(Beginning of Data shown)

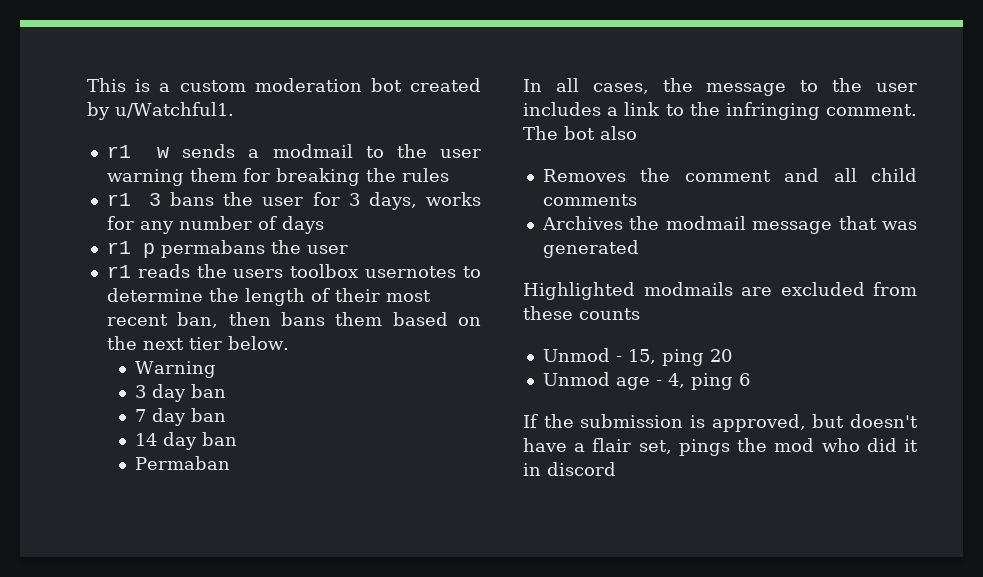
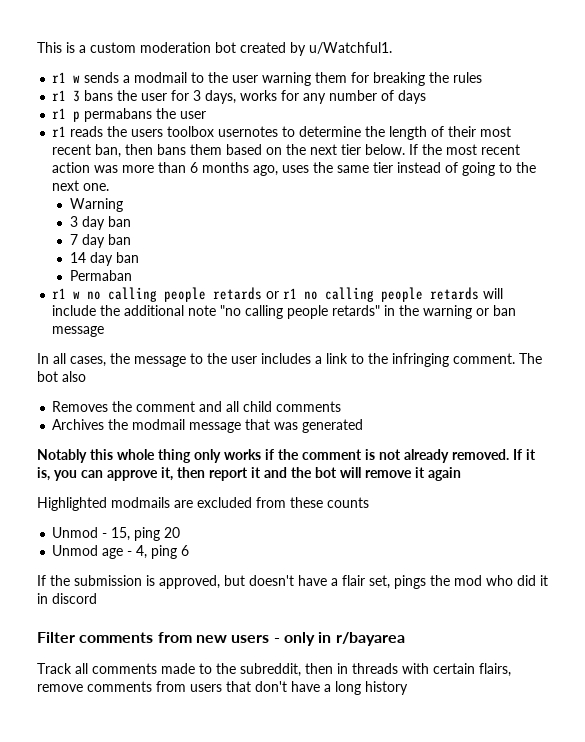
(289, 343) none -> [409,144,521,155] [52,162,537,176] [52,180,110,191] If the most recent action was more than 6 months ago, uses the same tier instead of going to the next one.
(230, 463) none -> [52,287,504,302] [52,305,517,319] [52,326,105,337] // r1 w no calling people retards or r1 no calling people retards will include the additional note "no calling people retards" in the warning or ban message
(639, 249) none -> [37,449,536,463] [37,467,461,481] // Notably this whole thing only works if the comment is not already removed. If it is, you can approve it, then report it and the bot will remove it again
(616, 469) none -> [37,632,405,646] [37,663,511,677] [37,681,408,695] // Filter comments from new users - only in r/bayarea // Track all comments made to the subreddit, then in threads with certain flairs, remove comments from users that don't have a long history

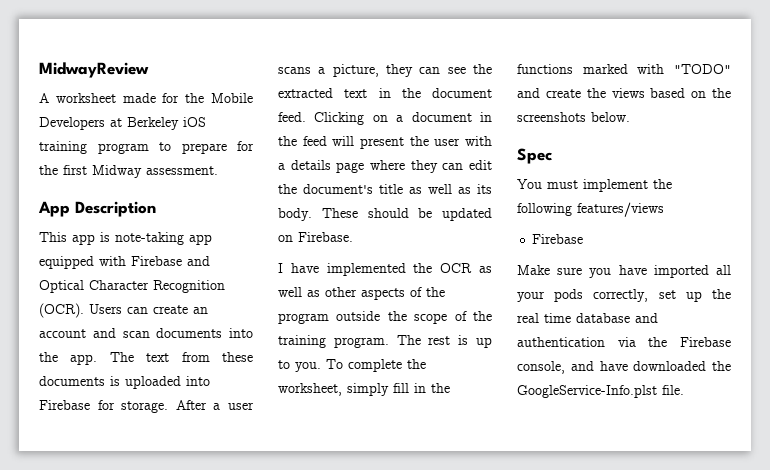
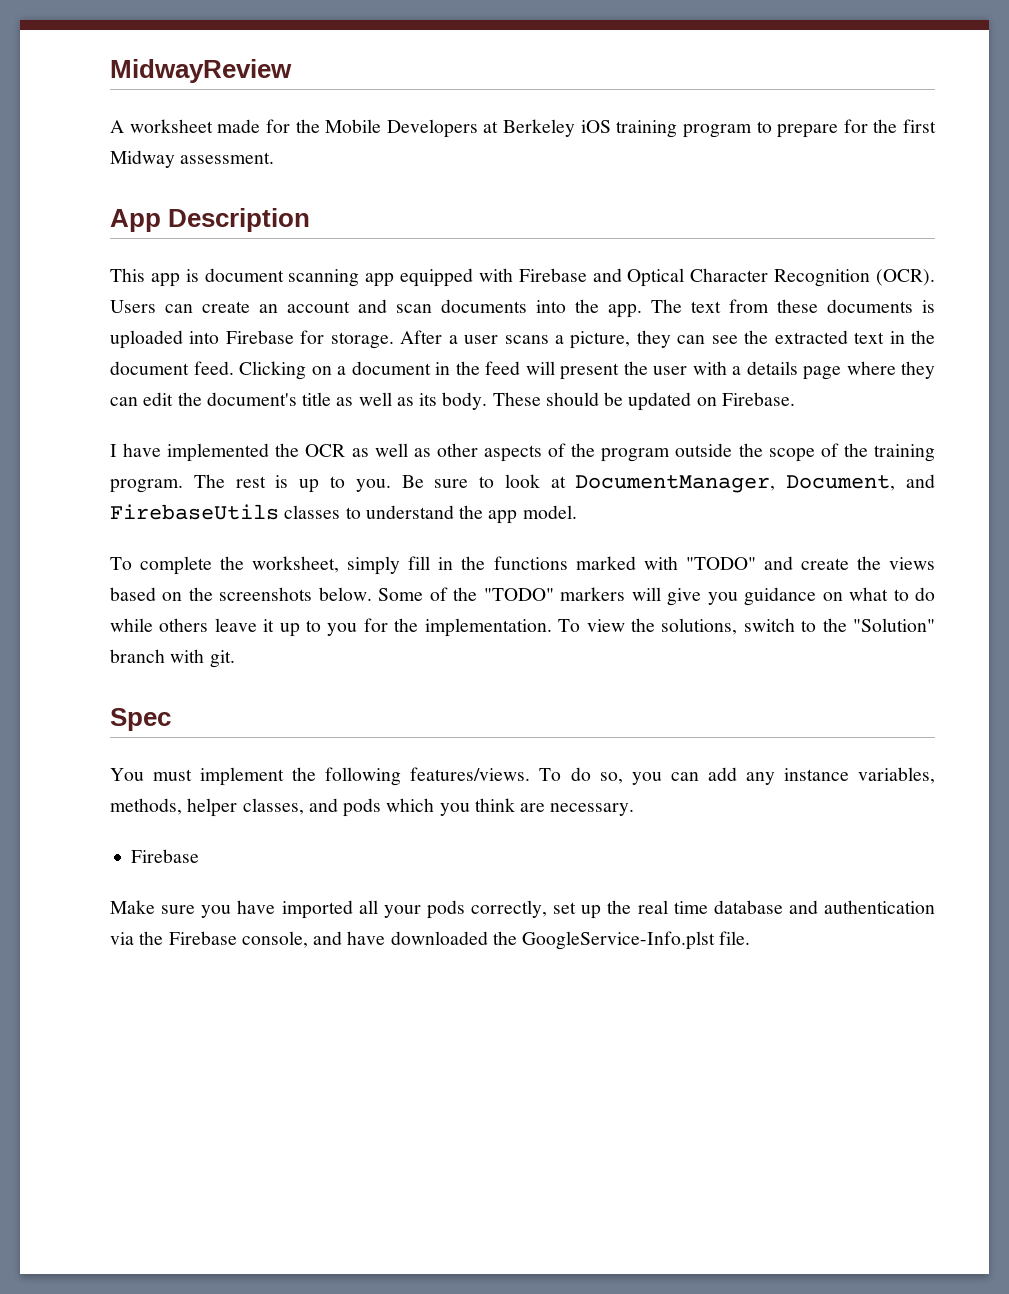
[115,232,184,245] note-taking -> [204,268,360,287] document scanning
(321, 367) none -> [401,474,935,493] [110,504,577,524] Be sure to look at DocumentManager, Document, and FirebaseUtils classes to understand the app model. //
(630, 117) none -> [378,587,936,606] [110,618,935,637] [110,649,235,668] Some of the "TODO" markers will give you guidance on what to do while others leave it up to you for the implementation. To view the solutions, switch to the "Solution" branch with git.
[577,202,664,217] features/views -> [410,767,935,785] [110,798,635,817] features/views. To do so, you can add any instance variables, methods, helper classes, and pods which you think are necessary.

(End of Data shown)

**Task item:**
Check each line above for the string "with" and copy every line that has it.

**Answer below:**
(616, 469) none -> [37,632,405,646] [37,663,511,677] [37,681,408,695] // Filter comments from new users - only in r/bayarea // Track all comments made to the subreddit, then in threads with certain flairs, remove comments from users that don't have a long history
(630, 117) none -> [378,587,936,606] [110,618,935,637] [110,649,235,668] Some of the "TODO" markers will give you guidance on what to do while others leave it up to you for the implementation. To view the solutions, switch to the "Solution" branch with git.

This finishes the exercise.